- **EXERCISE GOAL**
Each line of the material is to be written out exactly.

*** DATA PROVIDED ***

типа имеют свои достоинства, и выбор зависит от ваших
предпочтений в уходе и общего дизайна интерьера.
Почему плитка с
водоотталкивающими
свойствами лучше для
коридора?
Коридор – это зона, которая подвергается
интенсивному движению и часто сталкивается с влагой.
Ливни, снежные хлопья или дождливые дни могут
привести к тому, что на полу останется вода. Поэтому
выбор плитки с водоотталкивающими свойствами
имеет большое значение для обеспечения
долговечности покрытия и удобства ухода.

*** End of DATA PROVIDED ***

- **EXERCISE OUTPUT**
типа имеют свои достоинства, и выбор зависит от ваших
предпочтений в уходе и общего дизайна интерьера.
Почему плитка с
водоотталкивающими
свойствами лучше для
коридора?
Коридор – это зона, которая подвергается
интенсивному движению и часто сталкивается с влагой.
Ливни, снежные хлопья или дождливые дни могут
привести к тому, что на полу останется вода. Поэтому
выбор плитки с водоотталкивающими свойствами
имеет большое значение для обеспечения
долговечности покрытия и удобства ухода.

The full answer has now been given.